Boy, I hope I misunderstood this. It sounds like you're saying the GM(s) limit characters in how much wealth they can have. Why? The wealth guidelines aren't intended to be a straitjacket, limiting what an individual character can have - they're just general guidelines for a particular style of play. Add in the fact that the book cost of many magic items is considerably higher than those items' value to most characters, and it's no wonder characters aren't keeping the stuff.

To me, the obvious solution is two-fold: put in treasure that the characters will want to keep due to its utility, coolness, whatever; and don't worry about counting the gold piece value of said treasure.
 

Andre said:
Boy, I hope I misunderstood this. It sounds like you're saying the GM(s) limit characters in how much wealth they can have.

I think it's more like the party (the players, rather than the GM) keep track of the value of all the loot they get, and try to divvy it up equally.
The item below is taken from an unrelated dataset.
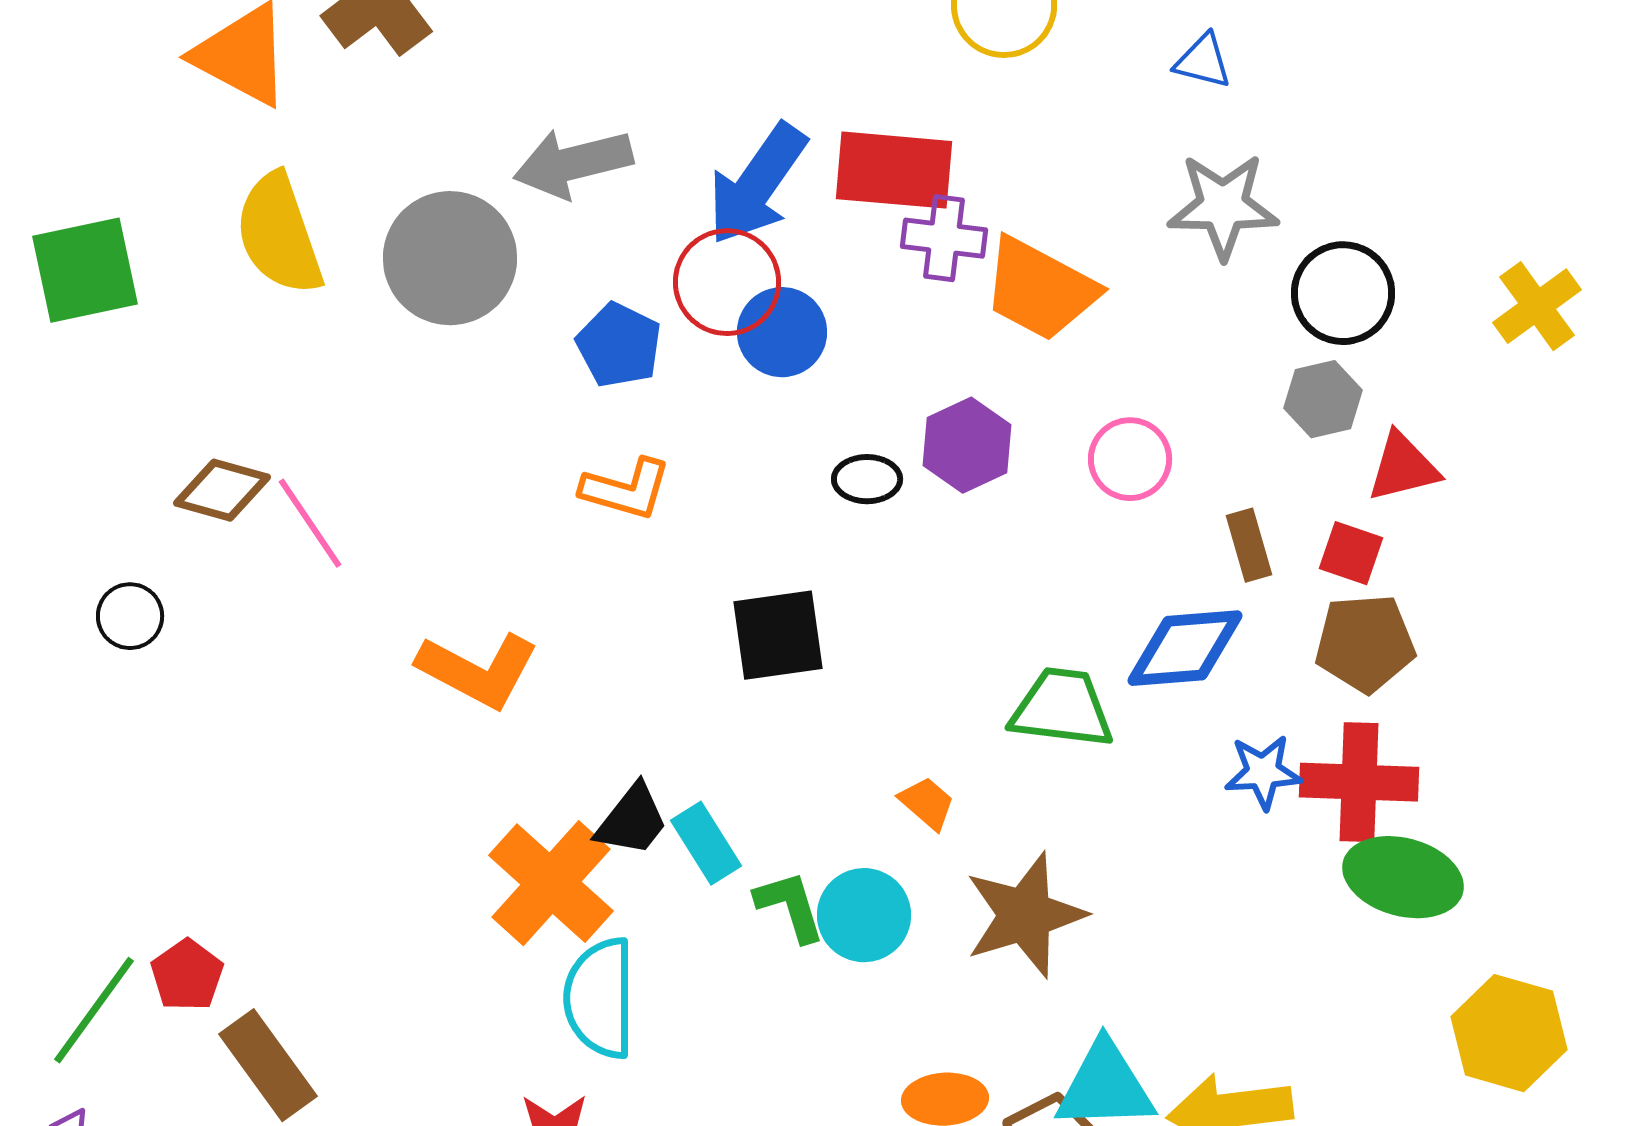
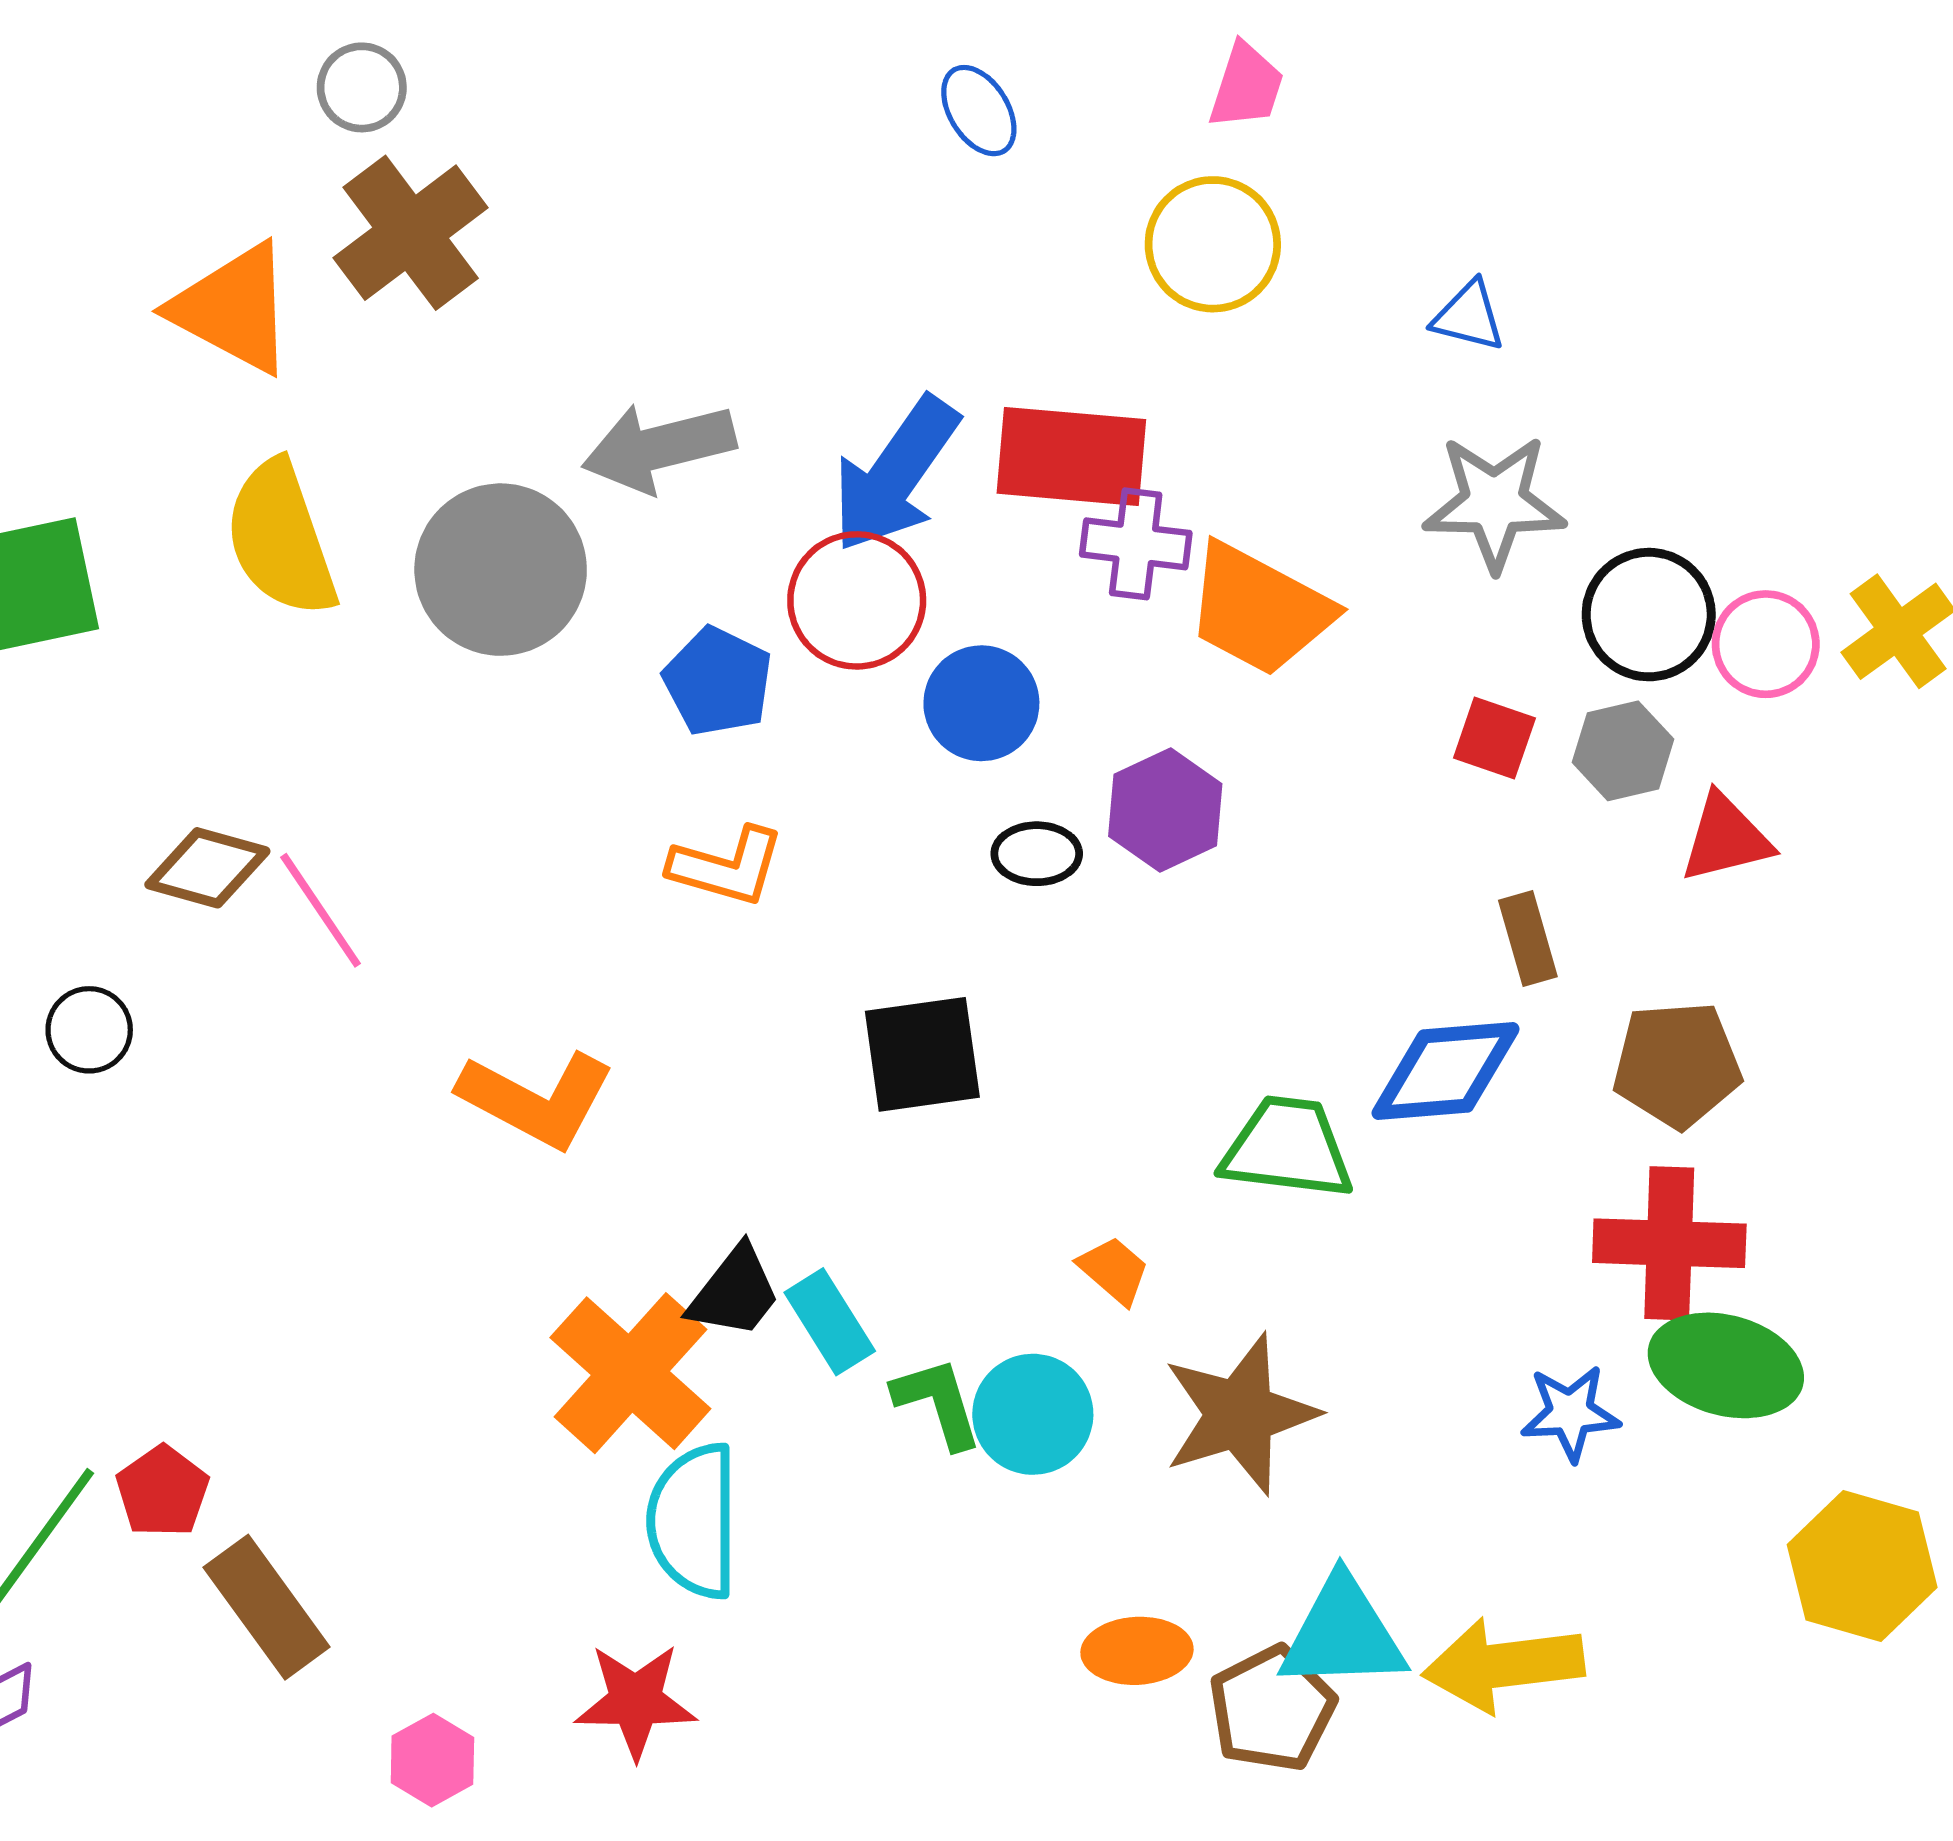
blue circle: (782, 332) -> (981, 703), moved
pink circle: (1130, 459) -> (1766, 644), moved
red square: (1351, 553) -> (1494, 738), moved
blue star: (1263, 772) -> (1570, 1413), moved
Nobody wants to take a relatively useless item that'd eat into their share of the treasure.
 

Andre said:
To me, the obvious solution is two-fold: put in treasure that the characters will want to keep due to its utility, coolness, whatever; and don't worry about counting the gold piece value of said treasure.

This is what I tried to do with the griffon, to give them an item with specific uses and instead of them evaluating the item on its use, they evaluated on its GP value and proceeded to discuss selling it.

Its my observation that items that don't specifically boost a pc's power are going to be sold for items that will. What I was hoping for is some kind of way to present items that are rarely used in the DMG, but are still useful (aside from weapons, armor, resistance and stat buffers). Unfortunately, due to thier high costs, they rarely are purchased or if given to the party, they are sold immediately for thier gp value.

The guidelines discussion was not an attempt to straitjacket the party into rigid gp values, but just to give a guideline for what the GM should be giving out according to party level.

(I'm starting to realize that its a moot discussion anyway. The only way to really restrict it is to do away with Magic Item shopping altogether and make them take what I give them. But that's not satisfying either, so I'll just keep churning out the +1 weapons, armor, cloaks of resistance, and stat buffers on the npcs, since the pcs are just after the money anyway)
 

Jeph said:
I think it's more like the party (the players, rather than the GM) keep track of the value of all the loot they get, and try to divvy it up equally. Nobody wants to take a relatively useless item that'd eat into their share of the treasure.

Exactly...the pcs keep track of the values.
 

Kestrel said:
I've noticed something about players and the Suggested PC Wealth Guidelines (which i personally call the MSRP). Whenever a GM offers an item through loot, the PCs all look at the item and go, how does this benefit my character? If he takes the item, then it goes against his total. Big GP items have to be of the Big Six, or he won't take it.

This is why marginal items are commonly sold. For instance, I gave my party a Figurine of Wonderous Power: Bronze Griffon last session. I thought to myself, this item could be great for the party...in a pinch, they could have a flying, combat mount. Instead, the party went, its worth 10k, none of us are mounted specialists...SELL IT.


Good lord, this sounds like an exact copy of my former group. We did the same things.
 

Ghendar said:
Good lord, this sounds like an exact copy of my former group. We did the same things.

I think its pretty common actually. Nothing wrong with it, just would like change it up a bit.
 


Kestrel said:
I think its pretty common actually. Nothing wrong with it, just would like change it up a bit.

Well, an obvious method would be to drop the gold piece value of these sorts of items. If the animated figure from your example were valued at 4000 gp (half of that if they sell it) instead of 10,000, they might have been more inclined to keep it.
 

el-remmen said:
Get rid of the economy of magical items.

Or, simply always aim under the guidelines, so they'll always feel that they've got leeway. Or, straight out tell them - "I am the one who worries about what wealth you have. Don't bother keeping accounts yourselves, because I will award treasure or not when I feel it is appropriate. Selling an item does not mean it'll get replaced by more loot any time soon."